Ad Eris, già battezzato dal suo scopritore Mike Brown “Pianeta X” del Sistema Solare, venne poi assegnato il nome della dea della discordia (e al suo satellite Dysnomia, quello dell’ingiustizia): questo la dice lunga sulla disputa che ha contrapposto gli astronomi fin dall’epoca della scoperta dell’oggetto, valutato inizialmente di 3000 Km di diametro. L’esistenza di un corpo di dimensioni pari o superiori a quelle di Plutone scatenò una polemica, che alla fine portò la IAU a declassare tutti gli oggetti transnettuniani al rango di pianeti minori, con Plutone come capostipite ed Eris a contendergli la palma di oggetto più massivo.
I nuovi dati, pubblicati ora dalla American Astronomical Society e dalla European Planetary Science Congress al meeting di Nantes, sembrano ridimensionare la stima sul diametro medio di Eris, che risulterebbe nel suo massimo valore inferiore al minimo attribuibile a Plutone.

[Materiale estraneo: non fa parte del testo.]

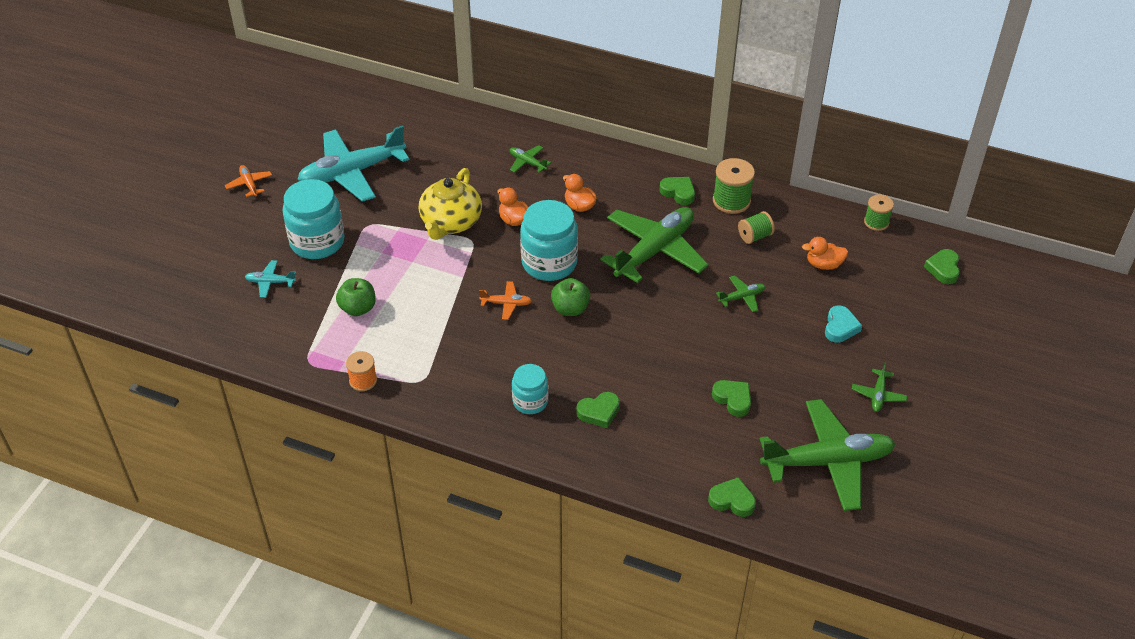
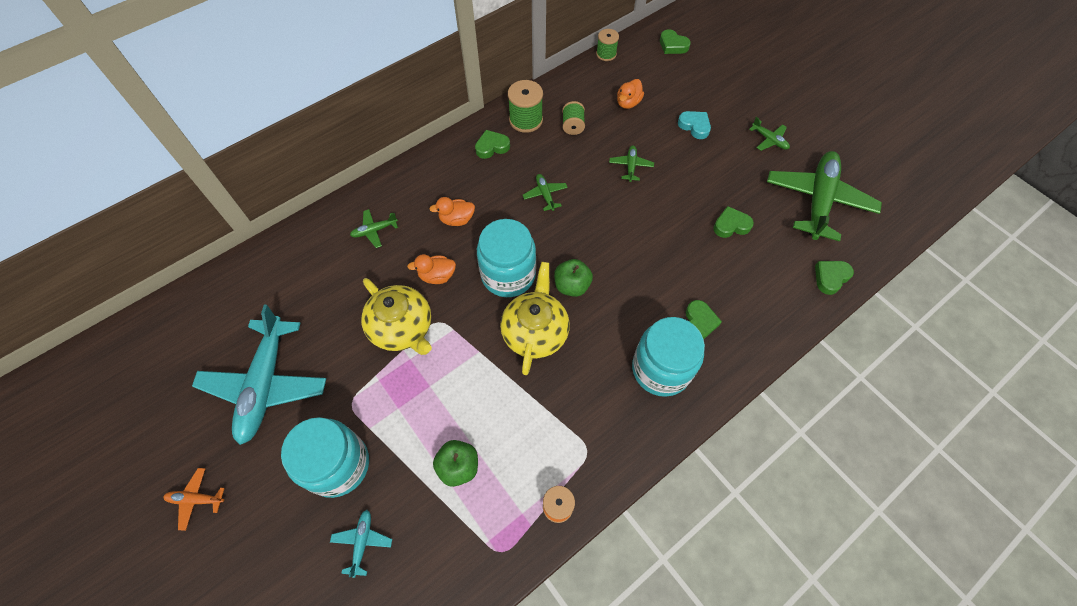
camera: 60 degrees left, 15 degrees up
(270, 282) = (362, 542): turquoise plane -> turquoise plane turned 150 degrees clockwise
(506, 304) = (535, 332): orange plane -> yellow teapot
(530, 401) = (661, 369): turquoise jar -> turquoise jar, size x1.71
(654, 251) = (545, 195): green plane -> green plane, size x0.42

La nuova valutazione deriva dall’entità dell’eclissi provocata da Eris nell’occultazione di una debole stella di 17ma magnitudine, avvenuta il 6 novembre 2010, e osservata dal team di Sicardy con strumenti da 40 e 60 cm di diametro da Atacama e La Silla. L’elaborazione dei dati ha consentito sia di ricavare una valutazione del diametro di Eris, sia della sua albedo e della sua composizione, fornendo più di una sorpresa.
Il diametro risulterebbe compreso tra 2314 e 2338 Km, corrispondente al minimo della stima ottenuta dallo stesso Sicardy nel 2009 per Plutone, col medesimo metodo dell’occultazione di una stella di sfondo. La massa, invece, risulterebbe la stessa valutata in precedenza, quindi Eris sarebbe più denso del previsto, con una costituzione rocciosa ed uno strato superficiale ghiacciato relativamente sottile.
Il valore di albedo colloca Eris al terzo posto per luminosità nel Sistema Solare, dopo le lune ghiacciate di Saturno Tethys ed Enceladus. Mentre queste sarebbero ricoperte dal ghiaccio fuoriuscito per criovulcanismo o depositato dai detriti che formano gli anelli, il ghiaccio di Eris deriverebbe da un’antica collisione che ha asportato parte della sua crosta esterna esponendo l’interno, oppure per congelamento stagionale (all’afelio della lunga orbita di 557 anni) della tenue atmosfera di azoto, metano e argon.